There was a sick and twisted part of me that got off on that. On the idea of Declan walking into this room, seeing me sprawled out in nothing but the black boxer briefs I was still wearing, and then spotting the lace on the floor and having to deal with whatever the hell that did to him.
I liked wearing lace. Had for years. It had started as a dare, some guy I had been hooking up with who thought it would be funny to see me in a pair of his girlfriend's underwear. But then I had put them on and realized I didn't hate it.
I liked the way they felt. Soft and delicate against all the hard edges I carried around. I liked the contrast. The way something so fragile could sit against skin that was scarred and bruised and covered in ink. I liked that it was mine. A secret I got to keep, something no one else knew about unless I wanted them to.
It was control in a way I couldn't explain. A way of owning something private, something soft, in a life that didn't leave much room for either.
And maybe it was fucked up, but I liked the way it made me feel. Dangerous and vulnerable at the same time. Like I was daring someone to say something, to call me out, to make it a problem.
No one ever did.
Declan hadn't touched them. Hadn't picked them up with the rest of my clothes. Had left them there like they were something he couldn't bring himself to deal with.
I wondered what he had thought when he saw them.
The smirk faded as I pushed myself to my feet, moving slow and careful because fast movements made my vision swim. My ribs protested every shift, every breath, but I gritted my teeth and made it across the room.
I dragged myself to the bathroom and looked in the mirror.
My face was a disaster. A bruise was blooming across my jaw, dark purple and ugly. There was a cut above my eyebrow still crusted with dried blood. My lip was split, swollen on one side. I looked like I had gone ten rounds with someone who knew exactly where to hit for maximum damage.
Which wasn't far from the truth.
I splashed water on my face and brushed my teeth.

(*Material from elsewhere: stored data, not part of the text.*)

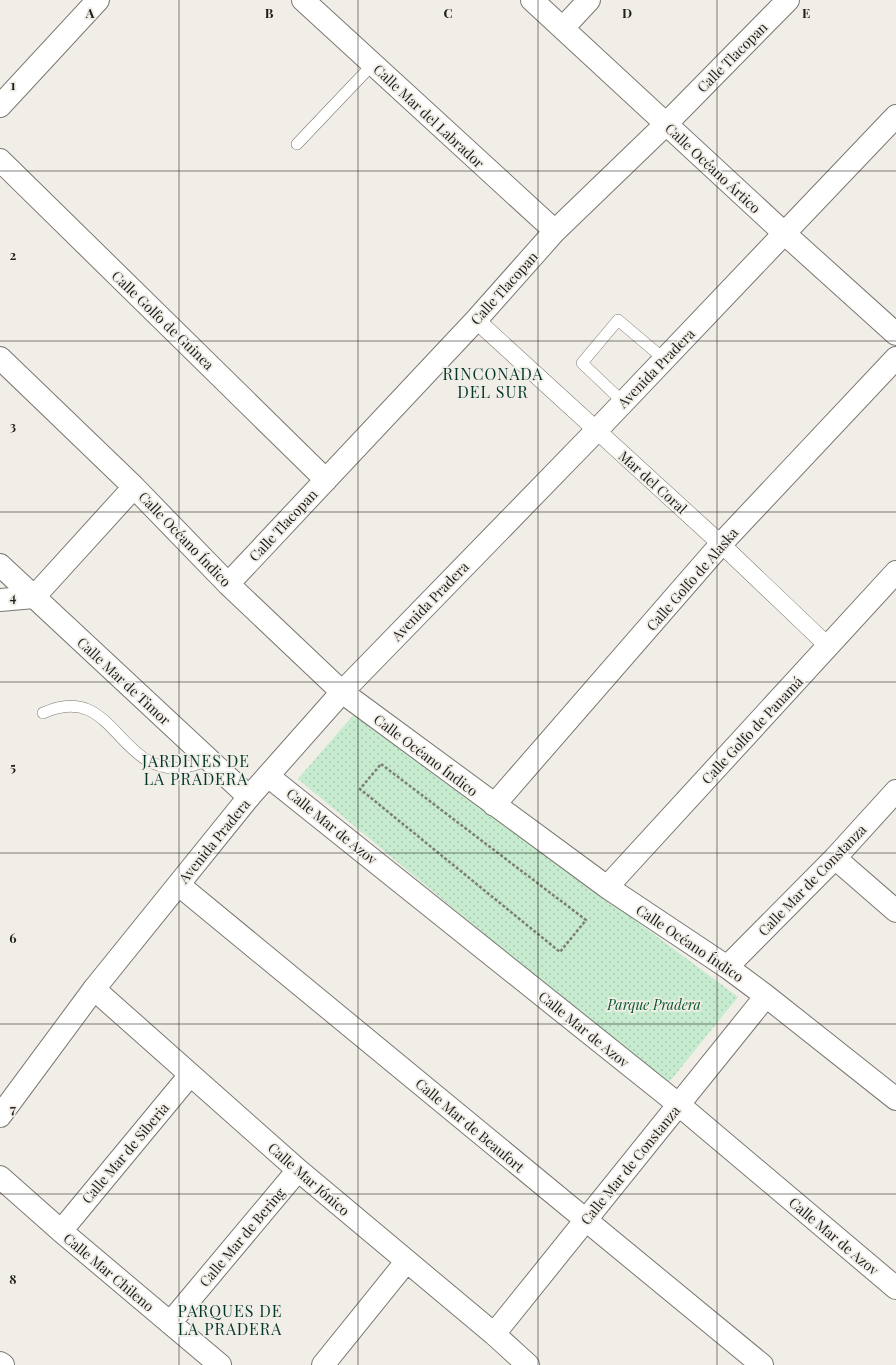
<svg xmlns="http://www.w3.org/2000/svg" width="896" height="1365" font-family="'Playfair Display',serif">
  <defs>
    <pattern id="park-dots" width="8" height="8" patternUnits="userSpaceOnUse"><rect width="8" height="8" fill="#c6ebce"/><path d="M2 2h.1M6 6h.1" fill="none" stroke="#aac9b0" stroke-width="1.8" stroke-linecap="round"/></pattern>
  </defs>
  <rect width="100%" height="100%" fill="#f1ede7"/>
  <path fill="url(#park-dots)" d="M356,712L738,997L666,1086L298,779Z"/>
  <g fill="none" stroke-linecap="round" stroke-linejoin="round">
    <g stroke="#7b7872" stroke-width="12">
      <path id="service" d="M297,144L373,64
        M623,402L582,363L618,320L664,359
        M43,713C113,681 116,771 179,768C188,768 199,763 208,761"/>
    </g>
    <g stroke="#7b7872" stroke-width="18">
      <path id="pedestrian" d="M476,320L721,544L829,647"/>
    </g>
    <g stroke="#7b7872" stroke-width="24">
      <path id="minor" d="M303,0L555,231
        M532,0L784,233L896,334
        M563,28L589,0
        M0,106L98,0
        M0,160L326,480
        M0,358L134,487L228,584L342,692L607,887L727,967L766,996L896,1099
        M0,565L249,797
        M228,584L476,320L555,231L666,124L788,0
        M0,600L34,597L134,487
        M268,776L678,1104L896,1288
        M494,805L721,544L896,358
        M835,858L896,911
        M179,885L762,1365
        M607,887L896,572
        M727,967L835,858L896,791
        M94,989L298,1170L494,1334L528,1365
        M0,1177L61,1231L220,1365
        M61,1231L190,1075
        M170,1323L298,1170
        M494,1334L766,996
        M0,1363L3,1365
        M323,1365L406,1262"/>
    </g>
    <g stroke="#7b7872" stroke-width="24">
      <path id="tertiary" d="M0,1116L94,989L249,797L342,692L596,431L896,116"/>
    </g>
    <path stroke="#7f7d79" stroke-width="2.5" stroke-dasharray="3 2" stroke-linecap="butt" d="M381,764L586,920L560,952L360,789Z"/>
    <use href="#service" stroke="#fff" stroke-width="11"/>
    <use href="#pedestrian" stroke="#fff" stroke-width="17"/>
    <use href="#minor" stroke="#fff" stroke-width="22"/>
    <use href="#tertiary" stroke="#fff" stroke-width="22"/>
  </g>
  <path fill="none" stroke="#1f1e1c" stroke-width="1" stroke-opacity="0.55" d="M179,0V1365M358,0V1365M538,0V1365M717,0V1365M0,171H896M0,341H896M0,512H896M0,682H896M0,853H896M0,1024H896M0,1194H896"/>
  <g text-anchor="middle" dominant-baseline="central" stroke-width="3.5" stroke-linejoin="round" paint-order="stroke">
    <g font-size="14" fill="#1f1e1c" stroke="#f1ede7">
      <text transform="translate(732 57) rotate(-45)">Calle Tlacopan</text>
      <text transform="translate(429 116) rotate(43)">Calle Mar del Labrador</text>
      <text transform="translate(713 168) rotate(43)">Calle Océano Ártico</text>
      <text transform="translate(504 288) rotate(-48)">Calle Tlacopan</text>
      <text transform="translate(163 320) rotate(44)">Calle Golfo de Guinea</text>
      <text transform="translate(656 368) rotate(-46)">Avenida Pradera</text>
      <text transform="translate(653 482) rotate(42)">Mar del Coral</text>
      <text transform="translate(283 525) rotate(-47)">Calle Tlacopan</text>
      <text transform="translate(185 539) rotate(46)">Calle Océano Índico</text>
      <text transform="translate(692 579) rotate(-49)">Calle Golfo de Alaska</text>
      <text transform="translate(430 601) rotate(-46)">Avenida Pradera</text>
      <text transform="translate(124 681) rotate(43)">Calle Mar de Timor</text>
      <text transform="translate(752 730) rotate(-47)">Calle Golfo de Panamá</text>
      <text transform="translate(426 755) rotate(37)">Calle Océano Índico</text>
      <text transform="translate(332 826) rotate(39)">Calle Mar de Azov</text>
      <text transform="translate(214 841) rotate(-51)">Avenida Pradera</text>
      <text transform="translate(812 880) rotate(-46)">Calle Mar de Constanza</text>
      <text transform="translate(690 943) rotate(34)">Calle Océano Índico</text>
      <text transform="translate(584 1029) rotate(39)">Calle Mar de Azov</text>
      <text transform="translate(470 1125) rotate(40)">Calle Mar de Beaufort</text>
      <text transform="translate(125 1153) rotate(-50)">Calle Mar de Siberia</text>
      <text transform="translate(630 1165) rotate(-51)">Calle Mar de Constanza</text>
      <text transform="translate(309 1179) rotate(41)">Calle Mar Jónico</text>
      <text transform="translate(834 1236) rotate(40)">Calle Mar de Azov</text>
      <text transform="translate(242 1237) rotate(-50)">Calle Mar de Bering</text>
      <text transform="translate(109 1272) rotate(40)">Calle Mar Chileno</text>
    </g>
    <g font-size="14" font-style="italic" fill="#08582b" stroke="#f1ede7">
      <text x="654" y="1004">Parque Pradera</text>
    </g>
    <g font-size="16" letter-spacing="1" fill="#003729" stroke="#f1ede7">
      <text x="493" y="373">RINCONADA<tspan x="493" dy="18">DEL SUR</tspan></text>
      <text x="196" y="760">JARDINES DE<tspan x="196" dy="18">LA PRADERA</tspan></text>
      <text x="230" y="1310">PARQUES DE<tspan x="230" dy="18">LA PRADERA</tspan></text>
    </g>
  </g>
  <g font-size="13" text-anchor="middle" font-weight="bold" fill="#1f1e1c" stroke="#f1ede7" stroke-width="3.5" stroke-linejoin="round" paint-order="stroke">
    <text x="90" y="18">A</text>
    <text x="269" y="18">B</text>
    <text x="448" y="18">C</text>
    <text x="627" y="18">D</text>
    <text x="806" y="18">E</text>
    <text x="13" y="90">1</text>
    <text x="13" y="260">2</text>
    <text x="13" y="431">3</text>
    <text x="13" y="602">4</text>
    <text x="13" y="772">5</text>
    <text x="13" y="943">6</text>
    <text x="13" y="1114">7</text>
    <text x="13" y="1284">8</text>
  </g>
</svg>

Tried to look less like a crime scene and failed spectacularly.
The stairs were a challenge. Each step pulled at my ribs in ways that made me grit my teeth and move slower than I wanted. By the time I made it to the kitchen, I was sweating and nauseous and desperately in need of coffee.
I hadn't bothered with clothes because the house was empty and putting on a shirt sounded like torture when even breathing hurt.
The coffee maker was exactly where it had always been. Same brand Declan had been buying for years. I got it started, leaned against the counter while it brewed, and tried not to think about the masked man who'd beaten the shit out of me with professional precision.
Someone wanted me gone. Wanted me scared enough to run back to London.
The question was who. And why now.
The coffee finished brewing. I poured a cup, black and strong, and took the first sip just as I heard footsteps behind me.